Elizabeth's first book for children, Clara and the Hoodoo Man, was a book of fiction for younger readers. She has published many picture books, but her passion seems to lie in biographies. There is probably good reason for this, as the subject of her first biography, Restless Spirit: The Life and Work of Dorothea Lange was her godmother. Elizabeth's father, Ron Partridge, was Dorothea's assistant and Elizabeth reports her family spent most
of their holidays at Dorothea's house. She remembers Dorothea very well, but although Elizabeth admired and respected Dorothea she recalls as a child she kept her distance. Dorothea was "tough, difficult, extremely demanding. The closer you were the more she demanded. But she demanded the most from herself."
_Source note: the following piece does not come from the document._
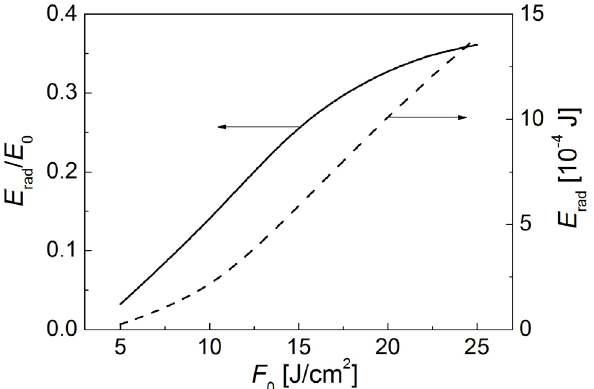
Figure 7. The total energy E rad radiated by the plasma plume during its expansion into vacuum as a function of laser fluence [50]. E 0 is the incoming pulse energy. The plume is produced by ablation of graphite with Nd:YAG laser pulses (7 ns, 532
Elizabeth says she chose to write a biography about Dorothea because she had never known her as an adult. Elizabeth also had incredible access to others who knew Dorothea and to collections of her photos and proof sheets. Elizabeth explains that the biography "gave her a chance to look into Dorothea's life to see what made her what she was."
Following the awards and accolades for Restless Sprit, Elizabeth took time to create several picture book manuscripts. At the same time she and her editor at Viking Publishers began to search for another biographical subject they both wanted to work on. Elizabeth argues that "working on a long biography you have to be fascinated with the subject." She reports in such an undertaking the editor plays a critical role so you both have to be willing to spend time with the subject. When her editor suggested Woody Guthrie as a subject, Elizabeth wasn't sure that he was the right choice. Elizabeth recalls that she knew very little about Woody, just the opposite of her familiarity with Dorothea Lange. However, once she started researching Woody's life Elizabeth was hooked, as she found him fascinating. She reports, "He could take any situation and boil it down into a song."
This Land Was Made for You and Me: The Life and Music of Woody Guthrie took Elizabeth three long years to complete. "I used to get frustrated and angry with him. Writing is very intense. You get into this translucent world as a writer. One world is your real world, the other is this translucent world where you're living in that other person's life." In Woody's case it was very difficult for Elizabeth because Woody had such a tragic life, and because he treated people very badly at times (the result of his progressive Huntington's Disease). Elizabeth recalls how over her desk she had a picture of Woody that seemed to stare back at her and say" Hurry up! Why can't you finish this book?" And Elizabeth would retort, "Woody, Shut up!"
As she came to write about the end of Woody's life Elizabeth found the story was so sad she couldn't finish the book. At this point, however, she had the opportunity to interview Woody's son Arlo. Reluctant to share much of a personal nature at first, Arlo finally recalled a time when his band was on tour and their bus passed the hospital where Woody had been a patient. Arlo broke down as he recalled the big tree outside the hospital where he and his siblings used to wait while their mother visited Woody. Elizabeth realized what it must have cost Arlo to be attached to his father. She also felt that Arlo's confidence and his "vulnerability was a gift to me. It helped me finish the story." The book has gone on to be nominated for the National Book Award and to garner many other accolades.
Elizabeth reports she hopes her books will have an effect on her readers. "What I want is for kids to think. My parents and godparents taught me to observe, to analyze. They've given me the freedom to think critically in my life that I would like to share with kids. I'm writing for the kid in Kansas City who is an outsider, not coping in school, can't understand why people are pushing him in a direction he doesn't want to go. When someone assigns him a biography I'm hoping a librarian will give him Woody's and that kid will get something out of the biography that he's not finding in his life."